Records from a data source
◆ ◆ ◆ ◆ ◆

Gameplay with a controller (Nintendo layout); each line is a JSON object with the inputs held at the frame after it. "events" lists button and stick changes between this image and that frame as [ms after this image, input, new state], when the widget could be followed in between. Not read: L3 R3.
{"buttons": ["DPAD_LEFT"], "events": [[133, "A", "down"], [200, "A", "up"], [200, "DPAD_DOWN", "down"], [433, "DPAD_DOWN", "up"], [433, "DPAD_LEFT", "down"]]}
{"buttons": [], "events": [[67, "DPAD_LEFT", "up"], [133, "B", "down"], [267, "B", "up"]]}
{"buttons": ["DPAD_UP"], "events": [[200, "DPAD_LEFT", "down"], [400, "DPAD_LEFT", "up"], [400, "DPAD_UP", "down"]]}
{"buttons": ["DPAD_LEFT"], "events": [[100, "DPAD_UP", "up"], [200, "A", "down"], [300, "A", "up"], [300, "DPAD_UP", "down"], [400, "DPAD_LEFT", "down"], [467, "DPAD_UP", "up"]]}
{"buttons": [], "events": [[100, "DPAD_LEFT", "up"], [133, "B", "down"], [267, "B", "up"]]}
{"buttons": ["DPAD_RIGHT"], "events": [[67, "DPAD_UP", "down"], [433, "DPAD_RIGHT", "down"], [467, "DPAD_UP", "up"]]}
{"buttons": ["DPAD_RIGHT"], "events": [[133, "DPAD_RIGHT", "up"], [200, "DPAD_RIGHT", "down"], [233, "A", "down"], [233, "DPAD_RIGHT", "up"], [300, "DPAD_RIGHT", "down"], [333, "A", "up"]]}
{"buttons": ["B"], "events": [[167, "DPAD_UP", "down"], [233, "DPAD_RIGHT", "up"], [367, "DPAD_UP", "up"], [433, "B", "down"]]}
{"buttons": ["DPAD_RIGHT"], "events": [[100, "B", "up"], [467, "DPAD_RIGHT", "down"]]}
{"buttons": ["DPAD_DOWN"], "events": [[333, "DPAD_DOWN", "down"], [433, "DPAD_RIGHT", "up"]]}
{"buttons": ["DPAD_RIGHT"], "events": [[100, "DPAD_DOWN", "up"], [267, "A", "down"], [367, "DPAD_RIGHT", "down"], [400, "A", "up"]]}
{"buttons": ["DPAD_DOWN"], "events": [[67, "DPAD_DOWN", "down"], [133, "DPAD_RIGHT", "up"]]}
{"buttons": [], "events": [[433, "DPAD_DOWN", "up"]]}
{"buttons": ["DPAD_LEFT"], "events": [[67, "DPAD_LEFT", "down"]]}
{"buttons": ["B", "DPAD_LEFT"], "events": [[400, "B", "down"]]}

◆ ◆ ◆ ◆ ◆

Work to complete —
The records above should be restated word for word in their entirety.

Answer to the exercise —
Gameplay with a controller (Nintendo layout); each line is a JSON object with the inputs held at the frame after it. "events" lists button and stick changes between this image and that frame as [ms after this image, input, new state], when the widget could be followed in between. Not read: L3 R3.
{"buttons": ["DPAD_LEFT"], "events": [[133, "A", "down"], [200, "A", "up"], [200, "DPAD_DOWN", "down"], [433, "DPAD_DOWN", "up"], [433, "DPAD_LEFT", "down"]]}
{"buttons": [], "events": [[67, "DPAD_LEFT", "up"], [133, "B", "down"], [267, "B", "up"]]}
{"buttons": ["DPAD_UP"], "events": [[200, "DPAD_LEFT", "down"], [400, "DPAD_LEFT", "up"], [400, "DPAD_UP", "down"]]}
{"buttons": ["DPAD_LEFT"], "events": [[100, "DPAD_UP", "up"], [200, "A", "down"], [300, "A", "up"], [300, "DPAD_UP", "down"], [400, "DPAD_LEFT", "down"], [467, "DPAD_UP", "up"]]}
{"buttons": [], "events": [[100, "DPAD_LEFT", "up"], [133, "B", "down"], [267, "B", "up"]]}
{"buttons": ["DPAD_RIGHT"], "events": [[67, "DPAD_UP", "down"], [433, "DPAD_RIGHT", "down"], [467, "DPAD_UP", "up"]]}
{"buttons": ["DPAD_RIGHT"], "events": [[133, "DPAD_RIGHT", "up"], [200, "DPAD_RIGHT", "down"], [233, "A", "down"], [233, "DPAD_RIGHT", "up"], [300, "DPAD_RIGHT", "down"], [333, "A", "up"]]}
{"buttons": ["B"], "events": [[167, "DPAD_UP", "down"], [233, "DPAD_RIGHT", "up"], [367, "DPAD_UP", "up"], [433, "B", "down"]]}
{"buttons": ["DPAD_RIGHT"], "events": [[100, "B", "up"], [467, "DPAD_RIGHT", "down"]]}
{"buttons": ["DPAD_DOWN"], "events": [[333, "DPAD_DOWN", "down"], [433, "DPAD_RIGHT", "up"]]}
{"buttons": ["DPAD_RIGHT"], "events": [[100, "DPAD_DOWN", "up"], [267, "A", "down"], [367, "DPAD_RIGHT", "down"], [400, "A", "up"]]}
{"buttons": ["DPAD_DOWN"], "events": [[67, "DPAD_DOWN", "down"], [133, "DPAD_RIGHT", "up"]]}
{"buttons": [], "events": [[433, "DPAD_DOWN", "up"]]}
{"buttons": ["DPAD_LEFT"], "events": [[67, "DPAD_LEFT", "down"]]}
{"buttons": ["B", "DPAD_LEFT"], "events": [[400, "B", "down"]]}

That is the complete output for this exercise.